From the early days of the school to the present, Maranatha has placed a high priority on music education for its students. Believing that a variety of musical opportunities are important for both musical academics and extracurricular activities, Maranatha has provided the opportunity for students to sing in several choirs, take music lessons, and play in a band or in an orchestra. The Symphony Orchestra has traditionally been the most important medium of instrumental classical composers, and Maranatha’s desire is that any student who wishes to receive a complete and well-rounded education (music major or otherwise) would have the ability to experience that vital form of music.
Because a solid knowledge of classical music is essential for any instrumentalist, classical music forms the basis of the orchestra’s repertoire. The winter and spring concerts form the foundation for the orchestra’s rehearsal hours—four hours a week. At these concerts the orchestra has performed great symphonic works such as Beethoven’s Symphony No. 5, Grieg’s Peer Gynt Suite, Tschaikovsky’s Symphony No. 5, Mozart’s Symphony No. 40, George Chadwick’s Jubilee, several Haydn symphonies, Schubert’s Unfinished Symphony, Smetana’s “The Moldau” from Ma Vlast, and Mendelssohn’s Italian Symphony. During these concerts the orchestra has also performed lighter works such as Leroy Anderson’s Plink, Plank, Plunk, and The Typewriter and Mozart’s humorous duet Papagena, Papageno.
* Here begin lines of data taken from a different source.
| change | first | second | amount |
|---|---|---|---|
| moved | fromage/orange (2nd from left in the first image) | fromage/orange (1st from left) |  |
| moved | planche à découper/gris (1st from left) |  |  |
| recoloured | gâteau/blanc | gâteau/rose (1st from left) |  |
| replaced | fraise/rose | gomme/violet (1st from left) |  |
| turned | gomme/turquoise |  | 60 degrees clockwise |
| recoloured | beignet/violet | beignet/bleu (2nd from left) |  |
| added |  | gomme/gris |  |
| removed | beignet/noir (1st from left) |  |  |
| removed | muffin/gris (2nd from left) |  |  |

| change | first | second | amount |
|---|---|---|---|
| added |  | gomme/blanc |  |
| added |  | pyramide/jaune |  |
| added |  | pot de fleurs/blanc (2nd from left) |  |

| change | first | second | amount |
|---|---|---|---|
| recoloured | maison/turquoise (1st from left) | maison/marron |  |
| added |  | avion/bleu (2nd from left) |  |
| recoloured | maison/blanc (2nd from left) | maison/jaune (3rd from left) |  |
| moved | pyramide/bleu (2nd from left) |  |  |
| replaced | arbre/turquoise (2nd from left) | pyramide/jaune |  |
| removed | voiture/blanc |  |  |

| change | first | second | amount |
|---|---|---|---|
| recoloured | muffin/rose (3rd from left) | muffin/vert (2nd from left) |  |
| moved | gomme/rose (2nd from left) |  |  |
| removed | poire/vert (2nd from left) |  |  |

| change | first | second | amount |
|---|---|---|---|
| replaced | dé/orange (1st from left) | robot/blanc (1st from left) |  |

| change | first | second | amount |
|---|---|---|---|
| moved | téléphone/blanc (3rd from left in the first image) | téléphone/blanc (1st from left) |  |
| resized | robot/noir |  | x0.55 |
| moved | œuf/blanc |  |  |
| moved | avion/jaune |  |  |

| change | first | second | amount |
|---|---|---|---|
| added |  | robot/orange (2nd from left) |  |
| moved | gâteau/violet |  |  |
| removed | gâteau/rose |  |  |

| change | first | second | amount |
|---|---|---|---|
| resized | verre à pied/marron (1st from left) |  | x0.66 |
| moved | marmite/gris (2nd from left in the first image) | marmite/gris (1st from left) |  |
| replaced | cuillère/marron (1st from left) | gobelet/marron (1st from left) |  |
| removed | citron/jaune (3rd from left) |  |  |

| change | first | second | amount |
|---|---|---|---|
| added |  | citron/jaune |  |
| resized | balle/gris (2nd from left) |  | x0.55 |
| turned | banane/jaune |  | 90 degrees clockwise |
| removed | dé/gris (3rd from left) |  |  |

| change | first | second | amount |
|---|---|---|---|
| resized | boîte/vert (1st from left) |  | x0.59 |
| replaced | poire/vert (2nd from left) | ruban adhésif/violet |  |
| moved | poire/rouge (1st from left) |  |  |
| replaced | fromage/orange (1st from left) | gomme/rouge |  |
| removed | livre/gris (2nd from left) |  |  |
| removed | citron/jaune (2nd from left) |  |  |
The Symphony Orchestra is concerned that the next generation of young people grow up hearing excellent music, so the orchestra performs the annual Classical Kids Concert for the community schools, playing classics such as Prokofiev’s Peter and the Wolf, and Saint-Saens’ Carnival of the Animals.
The orchestra also performs on-campus several times a year, providing special music for the fall Missions Conference and various Christmas and patriotic services. These opportunities prepare the students for a lifetime of ministry, playing the best of sacred music “To the Praise of His Glory.”